L'Opéra des Lumières au Louvre
C'est un véritable projet musical qui est en train d'aboutir, à savoir la redécouverte des six symphonies “parisiennes” de Haydn entreprise par Julien Chauvin. L'enjeu étant de ne pas les enchaîner de façon routinière au fil des saisons, mais de gagner le public à une symphonie moins connue, la n°84 en mi bémol majeur, souvent restée dans l'ombre de ses brillantes sœurs que sont la 82, la 83 et “La Reine”, que Marie-Antoinette joua dans sa prison. Moins grandiose peut-être, la n°84 se distingue par sa délicatesse et par la singularité de son orchestration. Le Concert de la Loge est dirigé avec autant de précision que de fougue par Julien Chauvin qui révèle, voire réinvente la richesse instrumentale de cette partition – avec un petit bémol : qu'il ait morcelé la symphonie en l'entrecoupant d'airs tragiques qui ne s'y accordent guère.
Original comme toujours, le choix des compositeurs du récital semble vouloir réconcilier l'héritage de Gluck et la veine italienne de Sacchini tout en évoquant l'arrivée à Paris de ces artistes étrangers qui se sont rapidement acclimatés et parfois influencés : Grétry subit fortement l'ascendant italien, et Johann Christoph Vogel parvient à susciter la curiosité même s'il ne s'adonne pas à un lyrisme effréné. Gluck garde toute son émouvante singularité, sensible dans “Fortune ennemie”, le grand air d'Orphée et Eurydice qui lui valut un succès sans précédent malgré l'absence de vocalises à l'italienne.

Activités:
1. Pouvez-vous reformuler sous forme de liste le paragraphe du compte rendu qui commence par « Original comme toujours », en conservant ses faits principaux ?
2. Pouvez-vous recopier fidèlement le passage du compte rendu qui débute aux mots « L'Opéra des Lumières » et s'arrête après « s'y accordent guère. » ?

Données fournies:
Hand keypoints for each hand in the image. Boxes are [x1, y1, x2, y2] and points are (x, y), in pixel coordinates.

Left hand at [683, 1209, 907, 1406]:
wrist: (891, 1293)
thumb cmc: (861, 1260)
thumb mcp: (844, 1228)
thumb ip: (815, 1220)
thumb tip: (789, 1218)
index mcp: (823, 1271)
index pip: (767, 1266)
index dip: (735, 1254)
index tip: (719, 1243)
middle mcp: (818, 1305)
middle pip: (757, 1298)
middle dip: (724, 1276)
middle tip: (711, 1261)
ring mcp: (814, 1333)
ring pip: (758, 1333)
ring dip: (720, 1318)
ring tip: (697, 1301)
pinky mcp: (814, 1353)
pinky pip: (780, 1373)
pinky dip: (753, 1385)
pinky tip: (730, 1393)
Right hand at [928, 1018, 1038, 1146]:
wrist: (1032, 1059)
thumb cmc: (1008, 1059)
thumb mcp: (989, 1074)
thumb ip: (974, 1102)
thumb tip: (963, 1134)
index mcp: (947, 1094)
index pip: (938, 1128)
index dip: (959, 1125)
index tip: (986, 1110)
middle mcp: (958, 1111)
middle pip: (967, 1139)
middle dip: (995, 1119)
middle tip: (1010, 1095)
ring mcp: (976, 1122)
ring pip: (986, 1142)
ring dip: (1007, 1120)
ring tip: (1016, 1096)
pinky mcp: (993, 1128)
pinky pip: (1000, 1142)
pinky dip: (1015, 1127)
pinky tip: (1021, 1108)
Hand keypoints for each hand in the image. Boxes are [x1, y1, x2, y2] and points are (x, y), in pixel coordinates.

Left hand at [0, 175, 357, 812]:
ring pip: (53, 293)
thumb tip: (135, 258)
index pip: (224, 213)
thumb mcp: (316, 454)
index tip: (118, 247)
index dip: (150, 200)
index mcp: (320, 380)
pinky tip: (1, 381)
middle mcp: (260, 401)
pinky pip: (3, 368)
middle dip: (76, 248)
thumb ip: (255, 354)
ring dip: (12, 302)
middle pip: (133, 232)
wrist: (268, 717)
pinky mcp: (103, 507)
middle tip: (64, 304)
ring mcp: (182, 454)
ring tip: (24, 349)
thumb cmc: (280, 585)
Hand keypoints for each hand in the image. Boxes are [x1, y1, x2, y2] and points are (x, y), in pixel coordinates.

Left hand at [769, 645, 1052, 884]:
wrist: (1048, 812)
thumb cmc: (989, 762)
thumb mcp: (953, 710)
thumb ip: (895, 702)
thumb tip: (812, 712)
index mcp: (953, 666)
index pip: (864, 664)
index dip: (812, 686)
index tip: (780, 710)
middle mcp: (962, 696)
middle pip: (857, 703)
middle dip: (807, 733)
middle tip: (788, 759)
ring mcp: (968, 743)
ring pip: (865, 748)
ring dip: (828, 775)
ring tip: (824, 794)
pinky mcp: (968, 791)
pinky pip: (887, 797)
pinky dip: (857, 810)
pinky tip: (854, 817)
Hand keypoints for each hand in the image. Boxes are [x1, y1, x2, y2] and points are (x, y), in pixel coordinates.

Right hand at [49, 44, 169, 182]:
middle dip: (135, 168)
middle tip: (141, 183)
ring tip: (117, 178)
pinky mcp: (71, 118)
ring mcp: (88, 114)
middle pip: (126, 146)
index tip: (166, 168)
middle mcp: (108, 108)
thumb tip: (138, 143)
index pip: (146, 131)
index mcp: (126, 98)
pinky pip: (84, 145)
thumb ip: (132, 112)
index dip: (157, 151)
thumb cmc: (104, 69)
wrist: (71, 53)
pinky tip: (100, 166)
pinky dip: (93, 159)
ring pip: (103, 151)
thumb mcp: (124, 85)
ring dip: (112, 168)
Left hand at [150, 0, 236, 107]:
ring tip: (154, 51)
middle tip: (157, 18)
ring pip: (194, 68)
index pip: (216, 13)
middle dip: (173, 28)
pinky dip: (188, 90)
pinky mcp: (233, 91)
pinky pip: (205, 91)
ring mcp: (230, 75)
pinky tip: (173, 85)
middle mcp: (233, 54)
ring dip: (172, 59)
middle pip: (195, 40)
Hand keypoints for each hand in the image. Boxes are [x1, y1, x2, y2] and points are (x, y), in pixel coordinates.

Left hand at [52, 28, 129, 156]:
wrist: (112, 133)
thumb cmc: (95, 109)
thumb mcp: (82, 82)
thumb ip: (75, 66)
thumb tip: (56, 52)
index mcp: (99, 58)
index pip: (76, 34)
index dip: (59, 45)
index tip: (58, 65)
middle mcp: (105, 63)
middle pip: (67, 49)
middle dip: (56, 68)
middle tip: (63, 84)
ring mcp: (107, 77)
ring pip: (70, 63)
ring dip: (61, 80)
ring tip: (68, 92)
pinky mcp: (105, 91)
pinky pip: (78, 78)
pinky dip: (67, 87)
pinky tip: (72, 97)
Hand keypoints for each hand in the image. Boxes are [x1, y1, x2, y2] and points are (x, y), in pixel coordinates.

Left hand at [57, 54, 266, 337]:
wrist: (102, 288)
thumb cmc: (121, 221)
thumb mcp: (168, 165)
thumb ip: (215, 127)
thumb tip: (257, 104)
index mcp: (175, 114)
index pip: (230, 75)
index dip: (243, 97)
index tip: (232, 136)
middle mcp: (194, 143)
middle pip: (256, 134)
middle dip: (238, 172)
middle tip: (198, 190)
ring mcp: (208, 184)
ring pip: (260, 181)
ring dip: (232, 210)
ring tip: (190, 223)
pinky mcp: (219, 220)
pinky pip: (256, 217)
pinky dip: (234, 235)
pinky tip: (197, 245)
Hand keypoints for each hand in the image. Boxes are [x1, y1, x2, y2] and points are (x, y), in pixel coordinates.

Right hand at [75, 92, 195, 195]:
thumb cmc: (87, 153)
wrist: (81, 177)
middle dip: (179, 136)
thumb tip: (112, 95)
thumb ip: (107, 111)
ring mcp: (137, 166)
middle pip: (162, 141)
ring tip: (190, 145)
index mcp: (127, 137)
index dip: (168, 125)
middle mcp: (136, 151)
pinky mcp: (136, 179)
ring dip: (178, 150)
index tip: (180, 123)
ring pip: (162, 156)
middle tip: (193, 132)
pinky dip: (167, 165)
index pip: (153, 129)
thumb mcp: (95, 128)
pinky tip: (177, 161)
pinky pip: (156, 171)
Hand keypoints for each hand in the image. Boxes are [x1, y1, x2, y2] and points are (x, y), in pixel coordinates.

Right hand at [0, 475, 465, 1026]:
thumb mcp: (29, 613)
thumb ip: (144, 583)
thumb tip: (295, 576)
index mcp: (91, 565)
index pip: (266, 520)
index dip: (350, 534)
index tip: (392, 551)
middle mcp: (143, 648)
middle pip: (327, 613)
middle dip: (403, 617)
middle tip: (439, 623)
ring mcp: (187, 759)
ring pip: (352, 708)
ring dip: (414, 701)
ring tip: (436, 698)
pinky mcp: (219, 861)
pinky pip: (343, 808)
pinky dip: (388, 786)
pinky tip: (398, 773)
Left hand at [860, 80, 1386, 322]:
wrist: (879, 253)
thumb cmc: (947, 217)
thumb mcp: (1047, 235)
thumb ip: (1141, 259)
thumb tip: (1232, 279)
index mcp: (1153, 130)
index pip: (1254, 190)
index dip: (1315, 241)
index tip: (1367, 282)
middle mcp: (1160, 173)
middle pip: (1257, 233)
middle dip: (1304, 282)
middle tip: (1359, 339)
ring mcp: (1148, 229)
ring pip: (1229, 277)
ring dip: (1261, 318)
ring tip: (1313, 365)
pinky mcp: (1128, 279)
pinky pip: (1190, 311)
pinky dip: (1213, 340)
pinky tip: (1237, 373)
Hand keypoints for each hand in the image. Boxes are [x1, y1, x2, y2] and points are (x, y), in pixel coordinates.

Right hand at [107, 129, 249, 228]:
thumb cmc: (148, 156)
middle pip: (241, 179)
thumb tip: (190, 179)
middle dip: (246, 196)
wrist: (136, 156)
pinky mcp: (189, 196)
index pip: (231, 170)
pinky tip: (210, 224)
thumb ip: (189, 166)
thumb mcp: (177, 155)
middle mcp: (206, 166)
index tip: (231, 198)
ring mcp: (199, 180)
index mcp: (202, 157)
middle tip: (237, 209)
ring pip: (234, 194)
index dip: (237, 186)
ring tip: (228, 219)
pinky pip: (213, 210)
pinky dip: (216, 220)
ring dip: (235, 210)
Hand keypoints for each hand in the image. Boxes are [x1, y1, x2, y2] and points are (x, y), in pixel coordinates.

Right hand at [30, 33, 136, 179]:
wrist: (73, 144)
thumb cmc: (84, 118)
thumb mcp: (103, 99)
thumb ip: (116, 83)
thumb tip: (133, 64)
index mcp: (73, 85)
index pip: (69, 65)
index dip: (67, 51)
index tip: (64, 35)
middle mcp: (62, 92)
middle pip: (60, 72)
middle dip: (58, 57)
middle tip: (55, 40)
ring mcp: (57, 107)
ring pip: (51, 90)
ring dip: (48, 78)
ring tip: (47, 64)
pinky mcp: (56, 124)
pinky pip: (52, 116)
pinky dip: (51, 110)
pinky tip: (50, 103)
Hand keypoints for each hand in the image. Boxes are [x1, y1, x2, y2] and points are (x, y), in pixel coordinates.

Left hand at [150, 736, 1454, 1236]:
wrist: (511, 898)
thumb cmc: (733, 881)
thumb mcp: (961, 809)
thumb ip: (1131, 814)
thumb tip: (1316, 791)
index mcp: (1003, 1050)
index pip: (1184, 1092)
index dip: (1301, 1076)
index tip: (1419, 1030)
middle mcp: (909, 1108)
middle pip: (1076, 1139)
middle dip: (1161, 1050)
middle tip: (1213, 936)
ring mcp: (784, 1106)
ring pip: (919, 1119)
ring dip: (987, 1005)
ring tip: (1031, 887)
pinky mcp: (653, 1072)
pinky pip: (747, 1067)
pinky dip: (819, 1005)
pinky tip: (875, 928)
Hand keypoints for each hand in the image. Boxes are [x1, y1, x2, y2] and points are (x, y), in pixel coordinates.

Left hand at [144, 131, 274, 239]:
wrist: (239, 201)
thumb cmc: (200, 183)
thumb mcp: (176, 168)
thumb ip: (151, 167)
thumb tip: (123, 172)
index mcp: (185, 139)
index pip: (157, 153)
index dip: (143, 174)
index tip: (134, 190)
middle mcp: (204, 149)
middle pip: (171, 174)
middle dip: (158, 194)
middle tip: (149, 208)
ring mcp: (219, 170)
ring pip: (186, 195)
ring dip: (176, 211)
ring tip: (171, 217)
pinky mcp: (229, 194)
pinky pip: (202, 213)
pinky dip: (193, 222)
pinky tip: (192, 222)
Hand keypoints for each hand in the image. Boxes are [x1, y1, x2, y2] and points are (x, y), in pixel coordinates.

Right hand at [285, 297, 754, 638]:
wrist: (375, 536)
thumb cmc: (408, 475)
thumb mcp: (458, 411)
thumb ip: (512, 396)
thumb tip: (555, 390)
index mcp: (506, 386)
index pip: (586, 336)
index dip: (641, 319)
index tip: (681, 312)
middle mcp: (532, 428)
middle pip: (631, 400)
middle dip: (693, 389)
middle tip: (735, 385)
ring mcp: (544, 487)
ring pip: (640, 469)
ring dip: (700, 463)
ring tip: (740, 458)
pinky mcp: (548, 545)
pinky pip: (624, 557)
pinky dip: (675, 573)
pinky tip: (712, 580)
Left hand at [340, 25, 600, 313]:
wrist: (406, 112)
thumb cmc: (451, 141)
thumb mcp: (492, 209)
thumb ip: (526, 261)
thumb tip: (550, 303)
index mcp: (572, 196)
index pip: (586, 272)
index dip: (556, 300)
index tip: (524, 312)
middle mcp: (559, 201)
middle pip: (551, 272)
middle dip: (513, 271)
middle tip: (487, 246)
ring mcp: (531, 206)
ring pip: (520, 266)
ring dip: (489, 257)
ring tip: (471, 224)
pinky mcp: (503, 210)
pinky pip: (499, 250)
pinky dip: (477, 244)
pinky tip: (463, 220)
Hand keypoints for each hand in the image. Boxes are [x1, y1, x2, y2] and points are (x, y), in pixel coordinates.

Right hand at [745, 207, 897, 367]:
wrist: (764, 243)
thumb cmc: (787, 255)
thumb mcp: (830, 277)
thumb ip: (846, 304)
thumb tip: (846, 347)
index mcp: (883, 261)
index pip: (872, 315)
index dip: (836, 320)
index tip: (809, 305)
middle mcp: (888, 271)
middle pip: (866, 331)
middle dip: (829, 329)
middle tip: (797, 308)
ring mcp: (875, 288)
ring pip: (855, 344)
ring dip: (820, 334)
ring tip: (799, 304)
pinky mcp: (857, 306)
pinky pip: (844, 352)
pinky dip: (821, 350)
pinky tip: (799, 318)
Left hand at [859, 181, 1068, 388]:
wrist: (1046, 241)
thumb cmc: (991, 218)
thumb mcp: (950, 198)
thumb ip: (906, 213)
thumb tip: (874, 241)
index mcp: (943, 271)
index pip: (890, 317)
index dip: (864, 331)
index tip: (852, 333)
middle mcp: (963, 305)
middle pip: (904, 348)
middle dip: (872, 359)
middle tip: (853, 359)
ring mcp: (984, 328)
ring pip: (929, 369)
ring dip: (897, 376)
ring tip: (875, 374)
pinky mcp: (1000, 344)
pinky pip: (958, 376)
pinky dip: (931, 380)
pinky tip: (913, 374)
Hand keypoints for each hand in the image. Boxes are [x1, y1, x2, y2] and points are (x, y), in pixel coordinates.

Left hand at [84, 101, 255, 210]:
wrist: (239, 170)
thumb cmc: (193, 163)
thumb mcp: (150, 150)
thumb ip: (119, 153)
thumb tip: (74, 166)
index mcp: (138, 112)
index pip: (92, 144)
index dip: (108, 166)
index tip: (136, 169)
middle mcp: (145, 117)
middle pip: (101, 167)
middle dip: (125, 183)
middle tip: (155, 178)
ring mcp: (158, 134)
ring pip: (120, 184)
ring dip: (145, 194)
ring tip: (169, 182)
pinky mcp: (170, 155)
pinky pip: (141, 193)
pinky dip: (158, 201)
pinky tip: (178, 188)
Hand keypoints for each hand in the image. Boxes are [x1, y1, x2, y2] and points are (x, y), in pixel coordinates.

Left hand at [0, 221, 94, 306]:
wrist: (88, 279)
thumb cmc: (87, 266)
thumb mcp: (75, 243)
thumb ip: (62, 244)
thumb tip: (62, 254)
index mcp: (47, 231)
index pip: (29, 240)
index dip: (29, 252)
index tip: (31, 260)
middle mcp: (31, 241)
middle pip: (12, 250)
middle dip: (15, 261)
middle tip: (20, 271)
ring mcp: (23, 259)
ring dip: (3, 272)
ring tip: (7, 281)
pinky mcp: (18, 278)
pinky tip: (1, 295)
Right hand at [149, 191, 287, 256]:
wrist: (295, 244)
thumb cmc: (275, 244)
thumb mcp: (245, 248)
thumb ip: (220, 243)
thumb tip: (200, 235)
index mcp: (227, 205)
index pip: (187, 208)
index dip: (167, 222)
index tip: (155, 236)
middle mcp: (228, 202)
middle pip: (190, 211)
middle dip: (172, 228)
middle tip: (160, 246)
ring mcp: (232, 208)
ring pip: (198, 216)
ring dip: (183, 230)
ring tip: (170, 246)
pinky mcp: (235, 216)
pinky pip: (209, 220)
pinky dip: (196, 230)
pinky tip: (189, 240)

Réponses attendues:
1.
- Le choix des compositeurs du récital, original, cherche à réconcilier l'héritage de Gluck et la veine italienne de Sacchini.
- Il évoque l'arrivée à Paris d'artistes étrangers rapidement acclimatés, qui se sont parfois influencés.
- Grétry subit fortement l'ascendant italien.
- Johann Christoph Vogel suscite la curiosité sans s'adonner à un lyrisme effréné.
- Gluck garde son émouvante singularité, sensible dans « Fortune ennemie », le grand air d'Orphée et Eurydice qui lui valut un succès sans précédent malgré l'absence de vocalises à l'italienne.

2.
L'Opéra des Lumières au Louvre
C'est un véritable projet musical qui est en train d'aboutir, à savoir la redécouverte des six symphonies “parisiennes” de Haydn entreprise par Julien Chauvin. L'enjeu étant de ne pas les enchaîner de façon routinière au fil des saisons, mais de gagner le public à une symphonie moins connue, la n°84 en mi bémol majeur, souvent restée dans l'ombre de ses brillantes sœurs que sont la 82, la 83 et “La Reine”, que Marie-Antoinette joua dans sa prison. Moins grandiose peut-être, la n°84 se distingue par sa délicatesse et par la singularité de son orchestration. Le Concert de la Loge est dirigé avec autant de précision que de fougue par Julien Chauvin qui révèle, voire réinvente la richesse instrumentale de cette partition – avec un petit bémol : qu'il ait morcelé la symphonie en l'entrecoupant d'airs tragiques qui ne s'y accordent guère.